* **Extrait fourni**
-=-=-
Trois points retiennent particulièrement l’attention : 1) la défense d’une métaphysique anti-essentialiste de l’individu, 2) la prétention réaliste des descriptions de Rabachou, et 3) le lien qu’il veut tisser entre un sens ontologique et un sens politique du concept d’« individu ». Ces points sont liés : les arguments anti-essentialistes de Rabachou vont d’abord faire jouer une forme de conventionnalisme relativiste contre les prétentions de la logique et de la métaphysique hylémorphiste à supposer une essence soutenant les individus dont nous parlons ; mais c’est à cause du caractère insatisfaisant des solutions relativistes et de la nécessité de penser des entités unitaires structurées auxquelles nous nous référons dans l’expérience comme dans nos pratiques langagières que l’auteur va ensuite proposer un réalisme de l’individu, en prétendant décrire l’individuation réelle des individus et les processus existentiels et événementiels qui y prennent part ; ce qui l’autorisera finalement à penser un continuum entre les vivants et les entités sociales pour suggérer des traits communs que partageraient tous les individus, dont l’être-en-relation. Ces thèses parfois innovantes s’exposent évidemment à certaines réserves.
1. Une métaphysique anti-essentialiste :
Dans nos discours comme dans nos expériences, nous identifions et réidentifions des individus qui semblent rester les mêmes, c’est-à-dire posséder quelque chose d’une essence, comme l’a montré par exemple Kripke, sans quoi nous ne pourrions suivre et commenter à plusieurs leurs changements et accidents spatiotemporels ou formels. De plus, les pratiques sociales qui engagent la responsabilité des individus, contrats, obligations, promesses, s’effondreraient sans une stabilité des personnes engagées dans ces relations d’obligation, d’où une apparente nécessité de penser des essences au cœur des individus. Cette essence, une tradition de pensée qui va de l’hylémorphisme aristotélicien à la logique des concepts sortaux de Wiggins entend la connaître et l’appliquer aux réalités empiriques pour classer les espèces naturelles qui subsument les vivants et les objets du monde.
-=-=-
* **Entrées**
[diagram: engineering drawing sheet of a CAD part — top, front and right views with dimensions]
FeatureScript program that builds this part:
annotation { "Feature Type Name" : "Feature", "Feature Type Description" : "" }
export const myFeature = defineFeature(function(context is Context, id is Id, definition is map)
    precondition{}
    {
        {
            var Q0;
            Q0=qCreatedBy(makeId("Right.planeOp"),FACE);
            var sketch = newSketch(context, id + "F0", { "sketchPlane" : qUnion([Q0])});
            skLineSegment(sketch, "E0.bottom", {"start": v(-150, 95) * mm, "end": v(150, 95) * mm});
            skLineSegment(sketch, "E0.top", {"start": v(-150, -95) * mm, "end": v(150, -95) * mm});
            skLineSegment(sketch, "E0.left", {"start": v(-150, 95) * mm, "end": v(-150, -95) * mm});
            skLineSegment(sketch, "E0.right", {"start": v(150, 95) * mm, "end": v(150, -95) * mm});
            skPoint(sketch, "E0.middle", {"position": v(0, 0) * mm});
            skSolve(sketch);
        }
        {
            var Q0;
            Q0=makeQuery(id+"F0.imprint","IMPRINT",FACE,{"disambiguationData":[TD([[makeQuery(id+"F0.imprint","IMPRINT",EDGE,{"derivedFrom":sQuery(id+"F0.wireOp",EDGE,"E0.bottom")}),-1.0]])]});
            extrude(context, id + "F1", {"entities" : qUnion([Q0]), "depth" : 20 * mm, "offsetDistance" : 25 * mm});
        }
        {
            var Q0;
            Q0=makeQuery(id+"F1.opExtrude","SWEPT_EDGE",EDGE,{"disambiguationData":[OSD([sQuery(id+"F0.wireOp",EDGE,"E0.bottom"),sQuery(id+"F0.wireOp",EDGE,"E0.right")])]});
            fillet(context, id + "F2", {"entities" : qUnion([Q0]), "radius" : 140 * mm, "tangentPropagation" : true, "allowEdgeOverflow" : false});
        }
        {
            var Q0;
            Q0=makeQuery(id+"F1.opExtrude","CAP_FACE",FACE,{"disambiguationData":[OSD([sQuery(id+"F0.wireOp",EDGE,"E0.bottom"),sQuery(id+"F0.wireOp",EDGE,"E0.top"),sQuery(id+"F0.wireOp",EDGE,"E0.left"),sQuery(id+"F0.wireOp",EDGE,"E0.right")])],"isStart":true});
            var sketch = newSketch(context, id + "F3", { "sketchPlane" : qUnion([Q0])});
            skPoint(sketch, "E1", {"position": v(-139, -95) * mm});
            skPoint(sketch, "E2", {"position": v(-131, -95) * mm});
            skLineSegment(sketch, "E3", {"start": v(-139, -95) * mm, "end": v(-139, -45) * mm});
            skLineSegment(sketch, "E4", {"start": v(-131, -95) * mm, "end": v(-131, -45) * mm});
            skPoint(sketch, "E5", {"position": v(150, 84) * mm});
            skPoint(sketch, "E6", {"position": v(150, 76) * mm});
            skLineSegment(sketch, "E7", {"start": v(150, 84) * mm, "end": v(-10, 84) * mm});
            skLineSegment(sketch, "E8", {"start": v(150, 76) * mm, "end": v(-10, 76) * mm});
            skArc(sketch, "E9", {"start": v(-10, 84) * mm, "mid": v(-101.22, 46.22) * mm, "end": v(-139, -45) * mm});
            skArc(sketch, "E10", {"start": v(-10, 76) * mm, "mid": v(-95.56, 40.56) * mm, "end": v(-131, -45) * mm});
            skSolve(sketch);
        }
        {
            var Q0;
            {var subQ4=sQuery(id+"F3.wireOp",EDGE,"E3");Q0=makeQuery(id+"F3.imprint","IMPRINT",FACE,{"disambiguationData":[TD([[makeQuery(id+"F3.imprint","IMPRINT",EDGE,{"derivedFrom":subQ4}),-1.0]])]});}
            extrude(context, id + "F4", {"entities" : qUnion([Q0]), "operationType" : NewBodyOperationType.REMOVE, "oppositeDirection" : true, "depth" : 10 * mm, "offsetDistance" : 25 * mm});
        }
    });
-=-=-
* **Objectif**
Écrivez la suite de l'extrait sur la métaphysique de l'individu, en partant de sa dernière phrase. Les lignes constituent un matériau à part, sans rapport avec l'extrait.

* **Réponse rédigée**
Rabachou, contre cet essentialisme, défend au contraire que les concepts désignent d’abord une fonction, l’identification répondant à des exigences pratiques selon nos besoins, ce qui n’implique nullement qu’on contemple l’essence de l’être qu’on utilise. On pourrait même défendre, comme le fait Quine, que ces pratiques langagières « essentialistes » sont indues, et que les termes singuliers comme les noms propres, précisément parce qu’ils postulent l’existence d’individus auxquels on est ensuite forcé de donner une essence, seraient à éliminer des langages formels rigoureux, pour leur préférer des termes de masse qui s’appliqueraient à des parties de ce qu’ils subsument, divisibles arbitrairement et de multiples manières, et auxquelles on reconnaîtrait des propriétés, par exemple à un X de « socratiser ». Mais comment savoir dès lors que c’est bien Socrate que je reconnais et que c’est lui que mon ami a vu précédemment sur le forum, et pas n’importe quelle masse humaine ? Et pourquoi distinguons-nous d’ailleurs les individus à proprement parler de choses qui sont pour nous des masses, comme un « individu bœuf » qu’on distinguera « du boeuf » qu’on achète au kilo chez le boucher, de sorte qu’un empilement de steaks de bœuf sera jamais un bœuf ?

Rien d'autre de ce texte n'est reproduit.